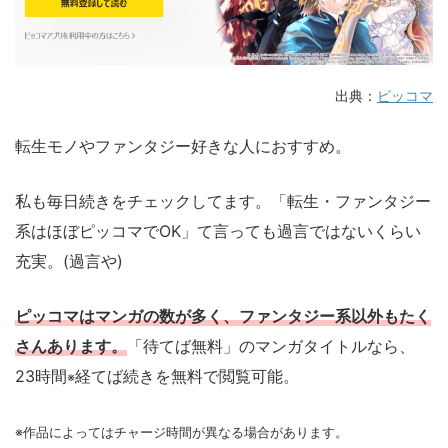
出典：
ピッコマ
転生モノやファンタジー好きな人におすすめ。
私も毎日続きをチェックしてます。「転生・ファンタジー
系はほぼピッコマでOK」て言っても過言ではないくらい
充実。(過言や)
ピッコマはマンガの数が多く、ファンタジー系以外もたく
さんあります。
「待てば無料」のマンガタイトルなら、
23時間
経てば続きを無料で閲覧可能。
※
※作品によってはチャージ時間が異なる場合があります。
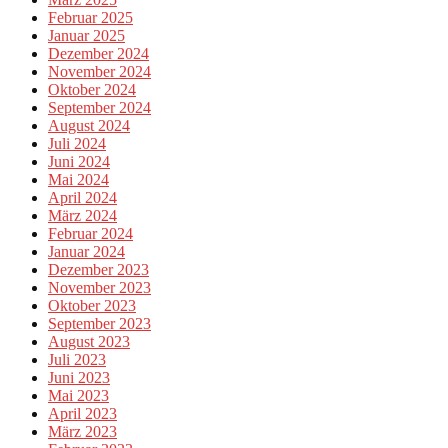
Februar 2025
Januar 2025
Dezember 2024
November 2024
Oktober 2024
September 2024
August 2024
Juli 2024
Juni 2024
Mai 2024
April 2024
März 2024
Februar 2024
Januar 2024
Dezember 2023
November 2023
Oktober 2023
September 2023
August 2023
Juli 2023
Juni 2023
Mai 2023
April 2023
März 2023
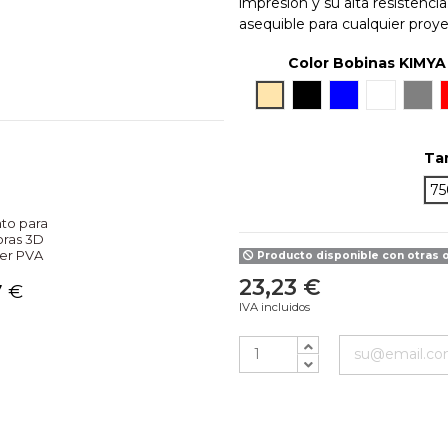
impresión y su alta resistenci
asequible para cualquier proy
Color Bobinas KIMYA
Off-White
Negro
Azul
Blanco
Gris
Ta
75
to para
oras 3D
er PVA
Producto disponible con otras 
23,23 €
7 €
IVA incluidos
NO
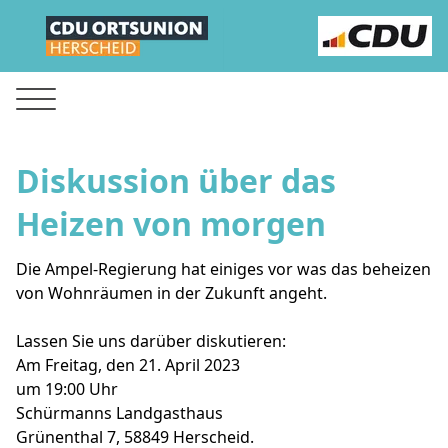
Diskussion über das
Heizen von morgen
Die Ampel-Regierung hat einiges vor was das beheizen
von Wohnräumen in der Zukunft angeht.
Lassen Sie uns darüber diskutieren:
Am Freitag, den 21. April 2023
um 19:00 Uhr
Schürmanns Landgasthaus
Grünenthal 7, 58849 Herscheid.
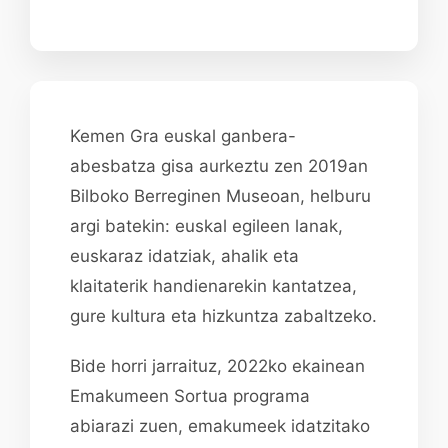
Kemen Gra euskal ganbera-
abesbatza gisa aurkeztu zen 2019an
Bilboko Berreginen Museoan, helburu
argi batekin: euskal egileen lanak,
euskaraz idatziak, ahalik eta
klaitaterik handienarekin kantatzea,
gure kultura eta hizkuntza zabaltzeko.
Bide horri jarraituz, 2022ko ekainean
Emakumeen Sortua programa
abiarazi zuen, emakumeek idatzitako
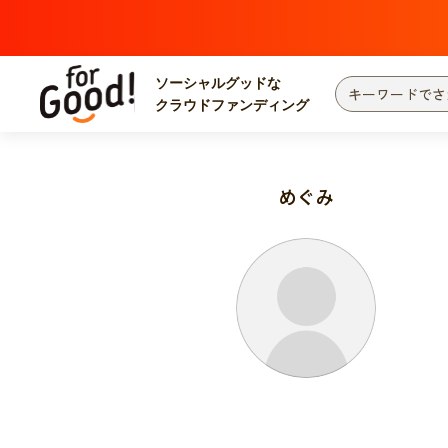
ソーシャルグッドな
クラウドファンディング
プロジェクトからさがす
注目
新着
めぐみ
カテゴリーからさがす
国際協力
医療
災害
社会貢献
北海道・東北
地域からさがす
関東
中部
近畿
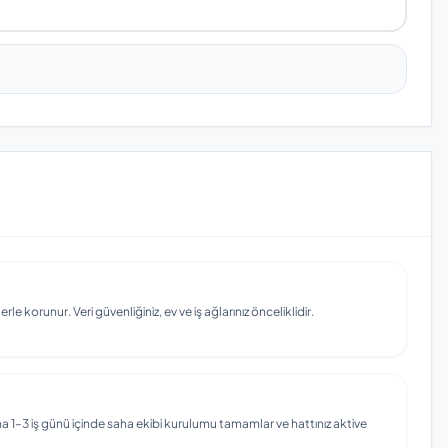
e korunur. Veri güvenliğiniz, ev ve iş ağlarınız önceliklidir.
 1–3 iş günü içinde saha ekibi kurulumu tamamlar ve hattınız aktive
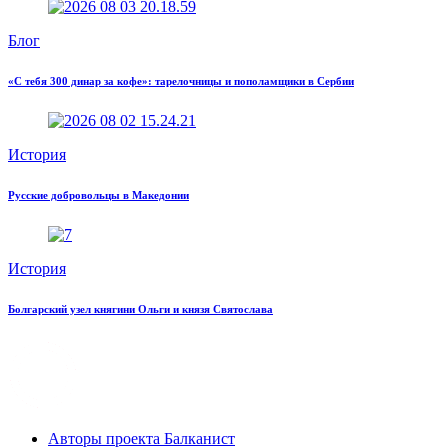
Блог
«С тебя 300 динар за кофе»: тарелочницы и пополамщики в Сербии
История
Русские добровольцы в Македонии
История
Болгарский узел княгини Ольги и князя Святослава
Авторы проекта Балканист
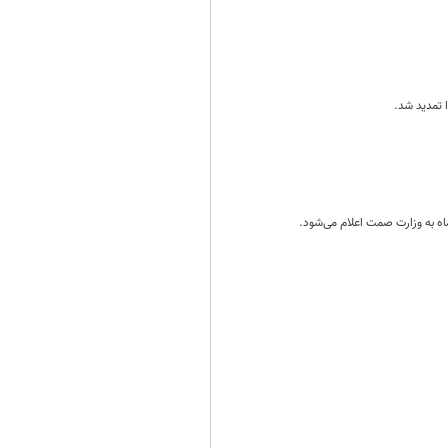
ه به وزارت صمت اعلام می‌شود.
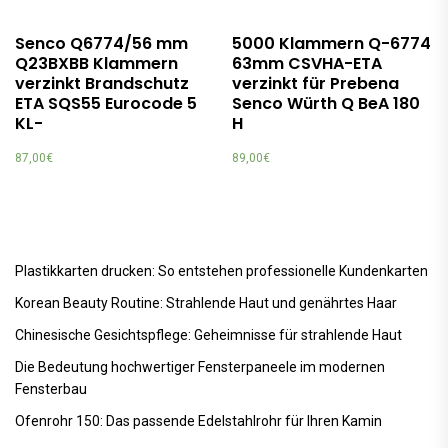
Senco Q6774/56 mm
5000 Klammern Q-6774
Q23BXBB Klammern
63mm CSVHA-ETA
verzinkt Brandschutz
verzinkt für Prebena
ETA SQS55 Eurocode 5
Senco Würth Q BeA 180
KL-
H
87,00
€
89,00
€
Plastikkarten drucken: So entstehen professionelle Kundenkarten
Korean Beauty Routine: Strahlende Haut und genährtes Haar
Chinesische Gesichtspflege: Geheimnisse für strahlende Haut
Die Bedeutung hochwertiger Fensterpaneele im modernen
Fensterbau
Ofenrohr 150: Das passende Edelstahlrohr für Ihren Kamin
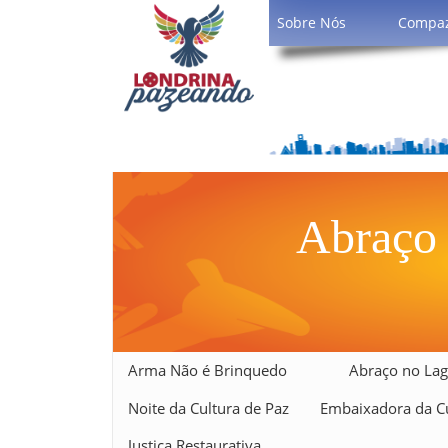
Sobre Nós
Compa
Abraço
Arma Não é Brinquedo
Abraço no Lag
Noite da Cultura de Paz
Embaixadora da Cu
Justiça Restaurativa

::::::::::

Turn every line of text read from the records above into one numbered list, skipping any blank lines. Leave the picture markers out of the list.

1. 出典：
2. ピッコマ
3. 転生モノやファンタジー好きな人におすすめ。
4. 私も毎日続きをチェックしてます。「転生・ファンタジー
5. 系はほぼピッコマでOK」て言っても過言ではないくらい
6. 充実。(過言や)
7. ピッコマはマンガの数が多く、ファンタジー系以外もたく
8. さんあります。
9. 「待てば無料」のマンガタイトルなら、
10. 23時間
11. 経てば続きを無料で閲覧可能。
12. ※
13. ※作品によってはチャージ時間が異なる場合があります。
14. Februar 2025
15. Januar 2025
16. Dezember 2024
17. November 2024
18. Oktober 2024
19. September 2024
20. August 2024
21. Juli 2024
22. Juni 2024
23. Mai 2024
24. April 2024
25. März 2024
26. Februar 2024
27. Januar 2024
28. Dezember 2023
29. November 2023
30. Oktober 2023
31. September 2023
32. August 2023
33. Juli 2023
34. Juni 2023
35. Mai 2023
36. April 2023
37. März 2023
38. impresión y su alta resistenci
39. asequible para cualquier proy
40. Color Bobinas KIMYA
41. Off-White
42. Negro
43. Azul
44. Blanco
45. Gris
46. Ta
47. 75
48. to para
49. oras 3D
50. er PVA
51. Producto disponible con otras 
52. 23,23 €
53. 7 €
54. IVA incluidos
55. NO
56. Diskussion über das
57. Heizen von morgen
58. Die Ampel-Regierung hat einiges vor was das beheizen
59. von Wohnräumen in der Zukunft angeht.
60. Lassen Sie uns darüber diskutieren:
61. Am Freitag, den 21. April 2023
62. um 19:00 Uhr
63. Schürmanns Landgasthaus
64. Grünenthal 7, 58849 Herscheid.
65. Kemen Gra euskal ganbera-
66. abesbatza gisa aurkeztu zen 2019an
67. Bilboko Berreginen Museoan, helburu
68. argi batekin: euskal egileen lanak,
69. euskaraz idatziak, ahalik eta
70. klaitaterik handienarekin kantatzea,
71. gure kultura eta hizkuntza zabaltzeko.
72. Bide horri jarraituz, 2022ko ekainean
73. Emakumeen Sortua programa
74. abiarazi zuen, emakumeek idatzitako
75. ソーシャルグッドな
76. クラウドファンディング
77. プロジェクトからさがす
78. 注目
79. 新着
80. めぐみ
81. カテゴリーからさがす
82. 国際協力
83. 医療
84. 災害
85. 社会貢献
86. 北海道・東北
87. 地域からさがす
88. 関東
89. 中部
90. 近畿
91. e korunur. Veri güvenliğiniz, ev ve iş ağlarınız önceliklidir.
92.  1–3 iş günü içinde saha ekibi kurulumu tamamlar ve hattınız aktive
93. Блог
94. «С тебя 300 динар за кофе»: тарелочницы и пополамщики в Сербии
95. История
96. Русские добровольцы в Македонии
97. История
98. Болгарский узел княгини Ольги и князя Святослава
99. Авторы проекта Балканист
100. ه به وزارت صمت اعلام می‌شود.
101. Senco Q6774/56 mm
102. 5000 Klammern Q-6774
103. Q23BXBB Klammern
104. 63mm CSVHA-ETA
105. verzinkt Brandschutz
106. verzinkt für Prebena
107. ETA SQS55 Eurocode 5
108. Senco Würth Q BeA 180
109. KL-
110. H
111. 87,00
112. €
113. 89,00
114. €
115. Plastikkarten drucken: So entstehen professionelle Kundenkarten
116. Korean Beauty Routine: Strahlende Haut und genährtes Haar
117. Chinesische Gesichtspflege: Geheimnisse für strahlende Haut
118. Die Bedeutung hochwertiger Fensterpaneele im modernen
119. Fensterbau
120. Ofenrohr 150: Das passende Edelstahlrohr für Ihren Kamin
121. Sobre Nós
122. Compa
123. Abraço
124. Arma Não é Brinquedo
125. Abraço no Lag
126. Noite da Cultura de Paz
127. Embaixadora da Cu
128. Justiça Restaurativa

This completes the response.